UAE praised for enhancing foreign workers’ access to justice

Abu Dhabi: A mobile court, one-day courts and a special court at the Abu Dhabi International Airport are part of the UAE’s leading efforts to ensure swift justice for foreign workers, a senior official has said.

“In a country known for its cultural diversity, the UAE ensures equal access to justice for all foreign workers,” Dr Hanif Hassan Ali Al Qasim, chairman of the Geneva Centre for Human Rights Advancement and Global Dialogue, told Gulf News.

Dr Al Qasim said the nation’s policy to enhance access to justice is embedded in its 2021 Vision, which stipulates, inter alia, the importance of promoting fair judiciary.

He was speaking after a recent conference themed, ‘Improving access to justice for workers: The case of UAE’, held by the Geneva Centre for Human Rights and the European Public Law Organisation, in cooperation with the UAE Permanent Mission to UN Geneva. The debate took place on the sidelines of the 37th regular session of the UN Human Rights Council.

Dr Al Qasim said the panel debate reviewed the progress achieved in the UAE to enhance access to justice and to identify areas of possible improvement. “It also served as a starting point for a process that would advocate a broadening of issues related to human rights and labour rights for foreign workers in the Gulf region,” he said.

Labour law experts who participated in a panel debate said initiatives implemented by the UAE to enhance access to justice for foreign workers have brought positive results and could be replicated on a broader basis in the Gulf Cooperation Council countries.

Dr Jill Wells, senior policy adviser at Engineers against Poverty, highlighted that the introduction of the WPS [wage protection system] has contributed to resolving issues related to late payments of wages. In this regard, companies employing migrant workers need to set aside bank guarantees, it was highlighted, to pay workers’ wages when employers default so as to protect the wages of migrant construction workers.

A case study analysis of the endeavours of the Abu Dhabi Judicial Department to promote access to justice was offered by Benjimin George Burgher, judge and legal consultant with ADJD. In this regard, a mobile court is being used by ADJD, he noted, to carry out court procedures in an accessible and effective manner.

More than 70,000 workers have so far benefited from this innovative method to enhance the provision of legal aid and access to justice.

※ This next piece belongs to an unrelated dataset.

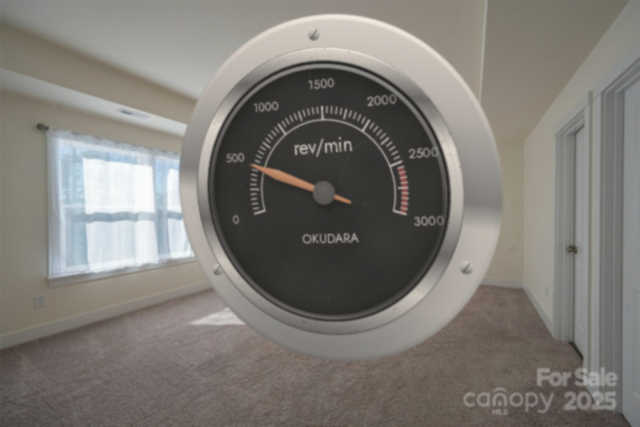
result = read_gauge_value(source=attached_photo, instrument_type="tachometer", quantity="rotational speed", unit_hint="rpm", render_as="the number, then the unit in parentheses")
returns 500 (rpm)
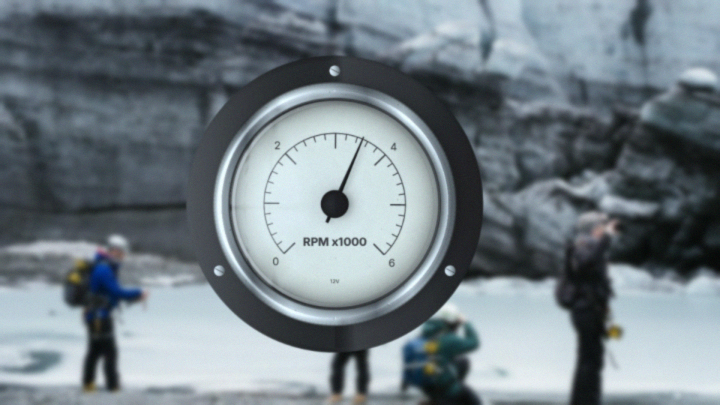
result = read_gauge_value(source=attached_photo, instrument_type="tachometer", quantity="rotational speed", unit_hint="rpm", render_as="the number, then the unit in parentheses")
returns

Ambassador Obaid Salem Saeed Al Za’abi, the Permanent Representative of the UAE’s Permanent Mission to UN Geneva, said the UAE is governed by a legal system that protects foreign workers’ beliefs, respects their customs and traditions and their ways of life.

“Multiple measures, decrees, and resolutions” will be considered by the UAE government so as to “implement these laws and increase workers protections”, he said. Other initiatives related to the protection against work-related injuries, health, insurance and other related issues are also being implemented by the UAE government, Al Za’abi added.

One concrete example of the UAE’s endeavours to enhance access to justice is the introduction of the WPS. “This is an important step to ensure the protection of the rights of workers,” Al Za’abi said.

In view of the fact that migrants and foreign workers form up to 90 per cent of the populations in GCC countries, the Geneva Centre’s executive director, Ambassador Idriss Jazairy — who also served as a moderator for the debate — underlined that labour reforms must benefit host and source societies alike.